SECCIÓN DE TEXTO:
+++++

Vagones de metro pintados con aerosol,
puentes etiquetados,
paredes cubiertas de murales.
Graffiti que aparece audazmente
a lo largo de nuestras ciudades.
Se pueden hacer declaraciones de
identidad, arte, poder y política,
y al mismo tiempo
asociarlo con la destrucción.
Y, resulta que no es nada nuevo.
El graffiti o el acto de escribir
o hacer garabatos en propiedad pública,
ha existido desde hace miles de años.
Y en ese lapso de tiempo,
ha planteado las mismas preguntas
que debatimos ahora:
¿Es arte?
¿Es vandalismo?
En el S. I a.C., los romanos regularmente
dejaban mensajes en las paredes públicas,
y a océanos de distancia,
los mayas tallaban prolíficamente
dibujos en sus superficies.
Y no siempre fue un acto subversivo.

+++++

EL PROBLEMA:
¿Puedes reproducir textualmente el pasaje del texto sobre el graffiti que se abre con las palabras que contienen "Y, resulta que" y se cierra con "en sus superficies."?

+++++

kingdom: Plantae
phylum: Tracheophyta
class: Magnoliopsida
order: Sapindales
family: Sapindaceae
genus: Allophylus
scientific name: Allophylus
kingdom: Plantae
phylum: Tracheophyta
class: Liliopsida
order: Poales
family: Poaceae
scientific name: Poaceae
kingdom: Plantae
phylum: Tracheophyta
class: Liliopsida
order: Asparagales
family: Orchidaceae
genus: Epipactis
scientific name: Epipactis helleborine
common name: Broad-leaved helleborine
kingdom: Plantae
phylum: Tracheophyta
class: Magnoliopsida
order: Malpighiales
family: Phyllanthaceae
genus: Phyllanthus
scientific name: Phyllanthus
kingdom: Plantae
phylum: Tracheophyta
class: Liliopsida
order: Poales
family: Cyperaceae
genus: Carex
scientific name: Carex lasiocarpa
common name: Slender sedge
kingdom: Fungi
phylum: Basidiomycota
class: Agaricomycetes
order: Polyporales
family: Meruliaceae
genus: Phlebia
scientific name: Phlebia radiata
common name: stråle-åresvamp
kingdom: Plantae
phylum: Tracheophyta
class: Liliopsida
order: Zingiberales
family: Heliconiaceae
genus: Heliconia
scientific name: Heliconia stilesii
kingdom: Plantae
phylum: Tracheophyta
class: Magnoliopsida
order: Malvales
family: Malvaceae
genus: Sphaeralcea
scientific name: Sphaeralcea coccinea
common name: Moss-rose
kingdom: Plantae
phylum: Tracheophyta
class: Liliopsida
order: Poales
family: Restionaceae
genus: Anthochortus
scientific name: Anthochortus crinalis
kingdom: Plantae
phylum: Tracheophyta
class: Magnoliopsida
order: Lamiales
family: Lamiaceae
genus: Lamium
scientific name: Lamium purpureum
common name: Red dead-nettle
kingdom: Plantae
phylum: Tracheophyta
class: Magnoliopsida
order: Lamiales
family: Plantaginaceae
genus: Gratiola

+++++

SOLUCIÓN DEL EJERCICIO:
Y, resulta que no es nada nuevo.
El graffiti o el acto de escribir
o hacer garabatos en propiedad pública,
ha existido desde hace miles de años.
Y en ese lapso de tiempo,
ha planteado las mismas preguntas
que debatimos ahora:
¿Es arte?
¿Es vandalismo?
En el S. I a.C., los romanos regularmente
dejaban mensajes en las paredes públicas,
y a océanos de distancia,
los mayas tallaban prolíficamente
dibujos en sus superficies.